Vaya, la persona que era hace tan solo cinco días jamás habría pensado así. Jamás. Fue una experiencia trascendental. Apenas reconocía a la persona que era apenas una semana antes, y darme cuenta de eso fue increíblemente valioso.

Otro aspecto asombroso de este viaje fue encontrarme en una posición relevante, no de forma egocéntrica, sino en una posición donde la gente realmente me miraba, escuchaba mis opiniones y valoraba lo que tenía que decir. Sus ojos se iluminaban al escuchar sobre mi trayectoria porque reconocían mi potencial, y esa es precisamente la razón por la que recibí todas esas ofertas.

Utilicé esta visibilidad de forma genuina. No la usé para aprovecharme de nadie; la usé para conocer de verdad a estas personas increíbles. Preguntarle a un fundador de Facebook qué es lo que más valora en la vida, cuál es su rutina diaria, cuáles son sus arrepentimientos... estas conexiones auténticas fueron increíbles porque me permitieron compartir todo este privilegio con nuestra comunidad.

Soy muy afortunada. Muchísimas gracias a Fernanda y a todo el equipo de LALA por creer en mí y ayudarme a llegar a este evento. Todo lo que hago es mi forma de agradecerles. LALA me ha ayudado muchísimo, no solo con mi beca universitaria, sino también al darme acceso a este evento y a todo lo que ha venido después.

Estar en una posición desde la que puedo empoderar a otros jóvenes líderes, tal como tú lo hiciste conmigo, no tiene precio. ¡Madre mía! Ayer me fui a dormir —y hoy me voy a dormir— con la mente tan ligera. Dormí como un bebé de cuatro meses.

Ya he empezado a contribuir a la sociedad.
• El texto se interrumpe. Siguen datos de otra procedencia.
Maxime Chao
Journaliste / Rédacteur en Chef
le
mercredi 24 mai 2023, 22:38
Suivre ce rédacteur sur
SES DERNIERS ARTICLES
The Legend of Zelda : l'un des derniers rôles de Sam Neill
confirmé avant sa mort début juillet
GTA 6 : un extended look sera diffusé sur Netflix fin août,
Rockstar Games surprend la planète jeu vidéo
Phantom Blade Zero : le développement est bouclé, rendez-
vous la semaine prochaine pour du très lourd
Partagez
Adopté a un joven "Lalíder" para guiarlo, estoy ayudando a personas con sus proyectos, estamos organizando un hackathon y he compartido con mis amigos varias oportunidades que encontré en el evento. Poder aprovechar las oportunidades que se me brindaron para ayudar a más jóvenes líderes es profundamente gratificante.

Quiero que la organización LALA sepa que siempre pueden contar conmigo. Jamás podré retribuirles por completo la ayuda y la mentoría que me han brindado hasta ahora. Y como nunca podré estar completamente a la par con mis mentores, seguiré esforzándome por ayudar a otros. Esa es la belleza de todo esto, ¿verdad? Lo único que puedo hacer es ayudar a alguien más que lo necesite, alguien que tampoco podrá devolverme el favor. Así, esa persona ayudará a la siguiente, y perpetuaremos este ciclo de bondad que ya estamos construyendo en Latinoamérica.

Es profundamente gratificante ser parte de todo esto. No hay palabras que puedan expresar completamente lo que siento (solo abrazos).

Artículo de Cristofer Silva (LALíder).